A great strength of the opening volume was its cataloguing of Abdul-Razak Sattouf’s eccentricities. Sattouf’s father was an educated man who claimed to have abandoned religion, yet reverted to old ways, view and superstitions when back in his homeland. Coupled with an astonishing capacity for denying reality, The Arab of the Future 1 presented some jaw-dropping sequences. Here he’s portrayed as altogether more understanding and pragmatic, at times even sensible, although still capable of mindless bluster. While easily blinded by anyone with money or stature, there’s only the occasional lapse, such as considering that female soldiers forced to eat live snakes in front of Syria’s dictator to be an admirable lack of fear.

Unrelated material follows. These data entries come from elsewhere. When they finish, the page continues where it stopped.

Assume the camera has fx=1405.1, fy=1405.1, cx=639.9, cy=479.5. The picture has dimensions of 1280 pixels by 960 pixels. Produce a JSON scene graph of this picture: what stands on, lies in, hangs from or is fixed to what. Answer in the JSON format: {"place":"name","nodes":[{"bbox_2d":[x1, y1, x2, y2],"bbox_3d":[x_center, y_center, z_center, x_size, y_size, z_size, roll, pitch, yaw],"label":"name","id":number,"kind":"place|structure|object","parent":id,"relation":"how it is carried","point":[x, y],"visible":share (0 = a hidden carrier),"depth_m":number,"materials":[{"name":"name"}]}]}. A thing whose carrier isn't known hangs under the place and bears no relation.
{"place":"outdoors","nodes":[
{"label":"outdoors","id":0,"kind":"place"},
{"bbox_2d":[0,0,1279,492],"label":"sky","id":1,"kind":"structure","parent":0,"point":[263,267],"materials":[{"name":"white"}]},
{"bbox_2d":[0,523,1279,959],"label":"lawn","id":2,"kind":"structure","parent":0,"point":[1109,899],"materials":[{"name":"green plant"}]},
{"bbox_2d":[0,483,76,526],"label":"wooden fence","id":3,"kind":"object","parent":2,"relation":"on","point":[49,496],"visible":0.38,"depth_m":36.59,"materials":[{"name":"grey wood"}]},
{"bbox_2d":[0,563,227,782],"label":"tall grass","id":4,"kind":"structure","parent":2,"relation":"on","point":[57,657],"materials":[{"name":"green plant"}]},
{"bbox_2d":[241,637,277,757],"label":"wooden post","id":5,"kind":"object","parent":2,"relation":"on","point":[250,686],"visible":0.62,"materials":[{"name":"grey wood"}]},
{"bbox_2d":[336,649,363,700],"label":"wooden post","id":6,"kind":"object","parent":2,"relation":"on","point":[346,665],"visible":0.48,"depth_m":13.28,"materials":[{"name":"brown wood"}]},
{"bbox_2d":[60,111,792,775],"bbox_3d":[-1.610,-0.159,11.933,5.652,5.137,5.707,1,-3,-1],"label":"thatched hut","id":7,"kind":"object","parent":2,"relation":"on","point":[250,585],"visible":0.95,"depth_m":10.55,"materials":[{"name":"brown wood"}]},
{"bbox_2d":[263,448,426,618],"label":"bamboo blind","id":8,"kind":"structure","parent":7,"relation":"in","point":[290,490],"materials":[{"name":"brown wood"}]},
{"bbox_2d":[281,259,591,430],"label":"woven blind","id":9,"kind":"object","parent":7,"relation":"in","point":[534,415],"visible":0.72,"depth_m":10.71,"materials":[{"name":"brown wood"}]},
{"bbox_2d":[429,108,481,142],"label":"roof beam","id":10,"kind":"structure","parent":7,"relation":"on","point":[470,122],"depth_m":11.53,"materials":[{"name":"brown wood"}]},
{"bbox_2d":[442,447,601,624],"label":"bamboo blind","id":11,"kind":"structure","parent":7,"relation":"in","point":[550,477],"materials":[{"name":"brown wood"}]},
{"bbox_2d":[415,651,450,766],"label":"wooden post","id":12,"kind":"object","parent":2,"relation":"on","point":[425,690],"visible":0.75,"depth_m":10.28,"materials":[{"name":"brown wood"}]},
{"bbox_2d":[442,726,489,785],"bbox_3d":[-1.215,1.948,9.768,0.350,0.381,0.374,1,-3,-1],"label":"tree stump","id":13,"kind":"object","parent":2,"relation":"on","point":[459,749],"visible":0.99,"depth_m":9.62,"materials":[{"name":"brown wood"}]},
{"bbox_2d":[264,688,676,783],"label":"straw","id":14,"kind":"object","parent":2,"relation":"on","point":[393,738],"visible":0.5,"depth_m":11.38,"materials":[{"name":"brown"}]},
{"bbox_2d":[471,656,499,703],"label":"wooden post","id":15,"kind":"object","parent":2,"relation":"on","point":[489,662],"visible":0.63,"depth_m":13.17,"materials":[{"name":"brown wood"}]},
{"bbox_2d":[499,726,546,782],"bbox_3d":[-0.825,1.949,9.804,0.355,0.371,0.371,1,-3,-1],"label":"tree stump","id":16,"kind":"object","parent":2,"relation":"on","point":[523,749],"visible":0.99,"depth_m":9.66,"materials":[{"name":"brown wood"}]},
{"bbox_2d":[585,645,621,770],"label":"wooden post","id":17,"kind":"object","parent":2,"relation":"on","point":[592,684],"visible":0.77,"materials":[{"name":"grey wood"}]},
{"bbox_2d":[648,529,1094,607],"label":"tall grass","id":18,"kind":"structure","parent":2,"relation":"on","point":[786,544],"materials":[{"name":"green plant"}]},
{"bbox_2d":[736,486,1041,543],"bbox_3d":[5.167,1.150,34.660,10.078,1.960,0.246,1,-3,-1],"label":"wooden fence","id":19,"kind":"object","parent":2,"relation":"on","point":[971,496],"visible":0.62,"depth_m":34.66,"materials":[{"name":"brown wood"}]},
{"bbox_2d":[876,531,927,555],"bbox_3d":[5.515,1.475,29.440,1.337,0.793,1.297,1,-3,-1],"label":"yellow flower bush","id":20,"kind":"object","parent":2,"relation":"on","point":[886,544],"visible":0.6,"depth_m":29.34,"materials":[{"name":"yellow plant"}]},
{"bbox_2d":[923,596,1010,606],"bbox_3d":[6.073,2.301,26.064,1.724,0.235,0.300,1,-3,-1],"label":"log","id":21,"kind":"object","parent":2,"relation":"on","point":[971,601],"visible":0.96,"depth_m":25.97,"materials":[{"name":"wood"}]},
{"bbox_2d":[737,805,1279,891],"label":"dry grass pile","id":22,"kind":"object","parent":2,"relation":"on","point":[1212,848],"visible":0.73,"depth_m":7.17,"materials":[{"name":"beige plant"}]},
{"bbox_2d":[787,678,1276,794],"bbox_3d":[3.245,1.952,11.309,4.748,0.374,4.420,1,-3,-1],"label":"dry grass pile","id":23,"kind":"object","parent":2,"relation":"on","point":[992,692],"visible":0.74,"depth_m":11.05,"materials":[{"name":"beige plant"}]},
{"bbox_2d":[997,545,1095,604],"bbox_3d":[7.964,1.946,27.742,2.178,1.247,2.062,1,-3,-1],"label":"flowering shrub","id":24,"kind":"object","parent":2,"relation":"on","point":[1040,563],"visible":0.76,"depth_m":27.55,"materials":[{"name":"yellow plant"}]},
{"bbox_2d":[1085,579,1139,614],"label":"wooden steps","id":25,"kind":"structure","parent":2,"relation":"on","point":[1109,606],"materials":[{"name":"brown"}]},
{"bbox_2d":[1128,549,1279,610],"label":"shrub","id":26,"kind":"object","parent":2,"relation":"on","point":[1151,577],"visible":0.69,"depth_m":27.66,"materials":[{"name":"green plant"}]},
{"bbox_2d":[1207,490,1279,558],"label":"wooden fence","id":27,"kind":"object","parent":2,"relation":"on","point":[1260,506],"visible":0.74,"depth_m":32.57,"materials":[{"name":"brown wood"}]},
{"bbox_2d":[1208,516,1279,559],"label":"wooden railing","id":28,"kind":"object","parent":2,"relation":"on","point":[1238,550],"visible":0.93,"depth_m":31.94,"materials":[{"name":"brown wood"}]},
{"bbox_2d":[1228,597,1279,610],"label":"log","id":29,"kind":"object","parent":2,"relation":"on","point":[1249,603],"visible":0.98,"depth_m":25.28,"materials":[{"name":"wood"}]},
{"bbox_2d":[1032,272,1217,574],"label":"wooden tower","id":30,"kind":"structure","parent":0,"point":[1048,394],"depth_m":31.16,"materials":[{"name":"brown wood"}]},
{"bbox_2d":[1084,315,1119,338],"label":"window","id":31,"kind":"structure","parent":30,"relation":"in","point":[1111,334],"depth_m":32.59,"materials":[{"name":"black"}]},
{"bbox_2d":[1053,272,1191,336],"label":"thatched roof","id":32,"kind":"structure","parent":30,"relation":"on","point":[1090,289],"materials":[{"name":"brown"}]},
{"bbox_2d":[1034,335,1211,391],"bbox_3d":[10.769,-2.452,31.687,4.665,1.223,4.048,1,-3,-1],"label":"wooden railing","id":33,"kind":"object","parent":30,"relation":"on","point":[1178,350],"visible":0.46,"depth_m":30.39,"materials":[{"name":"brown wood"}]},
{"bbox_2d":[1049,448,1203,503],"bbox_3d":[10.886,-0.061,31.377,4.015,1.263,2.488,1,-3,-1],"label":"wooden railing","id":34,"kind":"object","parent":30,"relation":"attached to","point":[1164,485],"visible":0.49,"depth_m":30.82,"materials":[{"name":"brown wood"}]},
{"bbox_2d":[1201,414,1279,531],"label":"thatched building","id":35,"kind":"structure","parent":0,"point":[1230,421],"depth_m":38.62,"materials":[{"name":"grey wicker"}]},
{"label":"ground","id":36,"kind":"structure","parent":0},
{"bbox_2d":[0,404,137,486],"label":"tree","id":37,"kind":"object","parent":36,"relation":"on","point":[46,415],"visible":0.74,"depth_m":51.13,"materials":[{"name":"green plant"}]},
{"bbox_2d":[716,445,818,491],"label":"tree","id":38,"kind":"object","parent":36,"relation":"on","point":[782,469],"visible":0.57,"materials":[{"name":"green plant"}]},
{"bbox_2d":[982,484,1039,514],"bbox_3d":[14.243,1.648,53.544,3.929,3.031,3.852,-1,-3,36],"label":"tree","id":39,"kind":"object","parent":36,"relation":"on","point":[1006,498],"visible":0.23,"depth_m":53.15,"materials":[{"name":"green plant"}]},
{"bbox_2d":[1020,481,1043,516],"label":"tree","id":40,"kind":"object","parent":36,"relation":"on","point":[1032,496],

Sattouf also makes more of his mother’s frustrations, as she’s more likely to make her feelings known. She’s still a weaker character, however, for being one-dimensional. There’s never any sense that she actually loves her husband, and is constantly frustrated by him.

There’s a precision to Sattouf’s cartooning and a wonderful sense of character. He’s gifted at capturing a personality with very few lines, whether it be an assortment of unfortunate children or the smug arrogance of generals. As previously, he uses a single colour to identify location, red for Syria and blue for scenes occurring in France for an effective separation.

While the location will be exotic for most English language readers, in general Sattouf’s school experience will have a familiarity, if not in the details, then the general atmosphere, and as they occupy the first third of the book there isn’t such a great sense of visiting another world. That’s provided by the contrast between life in the family village outside Homs and its deprivation, and a visit back to France and the enormous Euromarché superstore. The book’s strongest moment comes when honour killing raises its head. Although not sensationalised, it’s an upsetting sequence, foreshadowed earlier in the book, and cleverly related in ambiguous fashion. We’re left uncertain whether Riad’s father has compromised his feelings in favour of an easy life. It’s the point at which the time Sattouf’s spent explaining his father’s inconsistencies really hits home, enabling the doubt, and all his father’s earlier talk about what the Arab of the future must be is extremely hollow.

By any other standards this is an immensely readable personal recollection, but it drops marginally behind the opening volume because there are fewer absolutely shocking moments.